Wayne Pacelle, president of AWA, called on Alabama state legislators to upgrade the state law against cockfighting, in order to better align that law with the state’s tough anti-dogfighting law and the strong federal anti-animal fighting statute.
“While dogfighting is a felony, cockfighting warrants less in the way of penalties than a parking ticket,” Pacelle noted. “The law imposes no jail time for perpetrators, a minimum fine of $20, and a maximum fine of $50. The law has not been upgraded since it was enacted in 1896.”
“They’re everywhere now,” Buttram said of the Alabama cockfighting farms, “When they have these derbys there’s drugs, prostitution, and betting going on. Its unbelievable all that’s going on.”
Buttram said that our food biosecurity is at risk here due to the threat of avian influenza and puts Alabama’s multi $billion poultry industry potentially at stake.

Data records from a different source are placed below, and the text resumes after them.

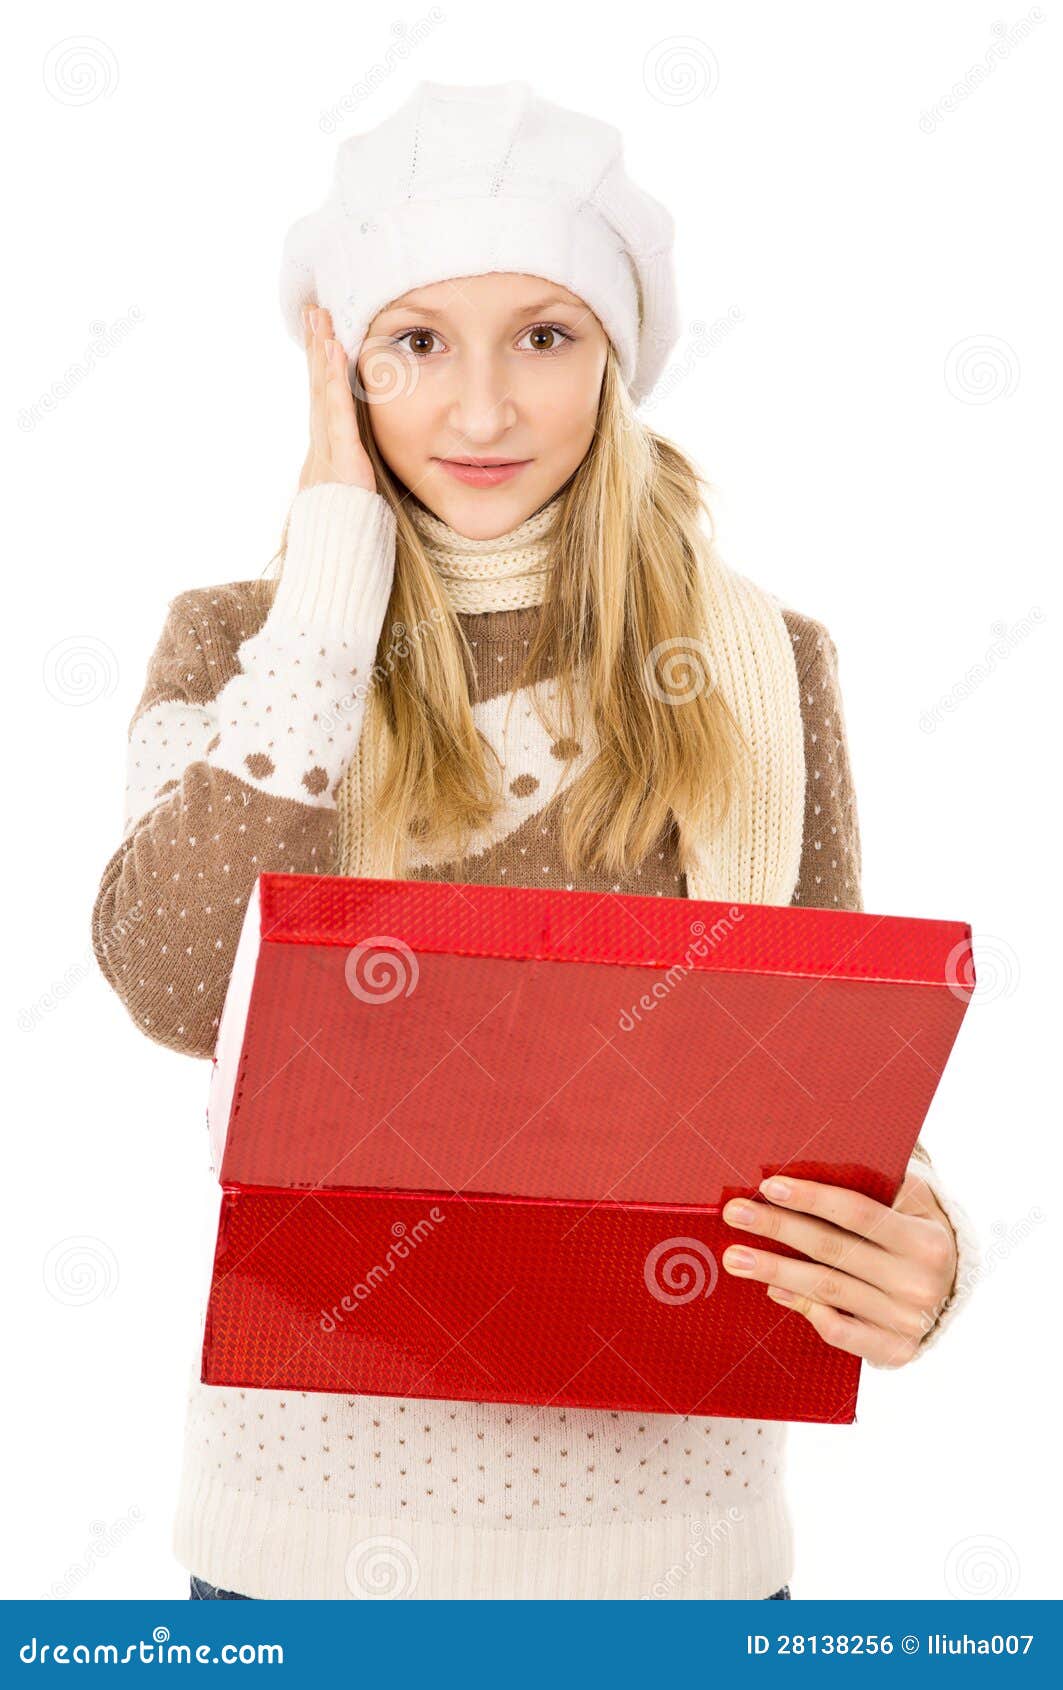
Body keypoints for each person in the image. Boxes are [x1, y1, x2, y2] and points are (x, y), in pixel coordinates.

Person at [91, 80, 978, 1601]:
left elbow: (810, 1079)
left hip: (676, 1578)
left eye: (546, 336)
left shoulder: (768, 663)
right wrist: (329, 575)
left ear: (617, 365)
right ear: (340, 368)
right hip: (295, 1573)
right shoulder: (246, 645)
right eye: (417, 341)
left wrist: (912, 1248)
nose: (484, 409)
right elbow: (177, 981)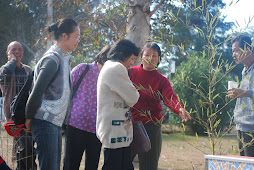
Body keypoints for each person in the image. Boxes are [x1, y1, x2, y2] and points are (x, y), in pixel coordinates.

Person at [24, 18, 80, 170]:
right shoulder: (52, 60)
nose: (78, 40)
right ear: (64, 36)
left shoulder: (63, 59)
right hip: (44, 120)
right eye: (76, 36)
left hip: (54, 122)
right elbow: (37, 91)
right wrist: (29, 117)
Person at [128, 42, 191, 170]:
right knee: (123, 163)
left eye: (154, 55)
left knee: (149, 165)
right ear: (141, 56)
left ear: (159, 59)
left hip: (151, 126)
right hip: (129, 124)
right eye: (147, 54)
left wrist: (179, 108)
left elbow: (170, 97)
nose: (150, 58)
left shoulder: (162, 80)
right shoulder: (129, 73)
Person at [63, 45, 111, 170]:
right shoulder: (83, 68)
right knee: (70, 165)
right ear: (102, 57)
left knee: (92, 166)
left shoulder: (111, 78)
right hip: (75, 126)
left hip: (97, 130)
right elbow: (66, 90)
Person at [96, 39, 140, 170]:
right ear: (124, 54)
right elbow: (133, 97)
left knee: (119, 164)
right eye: (132, 59)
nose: (132, 63)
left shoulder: (108, 66)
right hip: (116, 131)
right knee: (115, 165)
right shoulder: (117, 68)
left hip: (114, 129)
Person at [0, 41, 37, 170]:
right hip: (13, 116)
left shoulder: (28, 70)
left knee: (25, 146)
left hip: (28, 114)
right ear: (7, 53)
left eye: (19, 49)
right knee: (25, 146)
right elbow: (3, 77)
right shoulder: (5, 69)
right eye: (13, 49)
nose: (17, 52)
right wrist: (12, 62)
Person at [228, 34, 254, 157]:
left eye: (236, 50)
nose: (233, 54)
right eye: (232, 51)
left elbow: (248, 93)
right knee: (243, 164)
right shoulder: (245, 70)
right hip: (242, 126)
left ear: (248, 49)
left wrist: (245, 93)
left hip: (252, 130)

“If AI gets in here it would be devastating,” Buttram said. “In my area here it is chicken house after chicken house there would be millions of dead birds and if it mutates into humans there could be millions of dead humans also.”
The groups want a federal animal fighting unit created to investigate cockfighting and dog fighting fulltime.
Buttram warned that cockfighting is, “A very good way for AI to come into the United States,”
Animal Wellness Action (Action) is a Washington, D.C.-based 501(c)(4) organization with a mission of helping animals by promoting legal standards forbidding cruelty.
The Animal Wellness Foundation (Foundation) is a Los Angeles-based private charitable organization with a mission of helping animals by making veterinary care available to everyone with a pet, regardless of economic ability.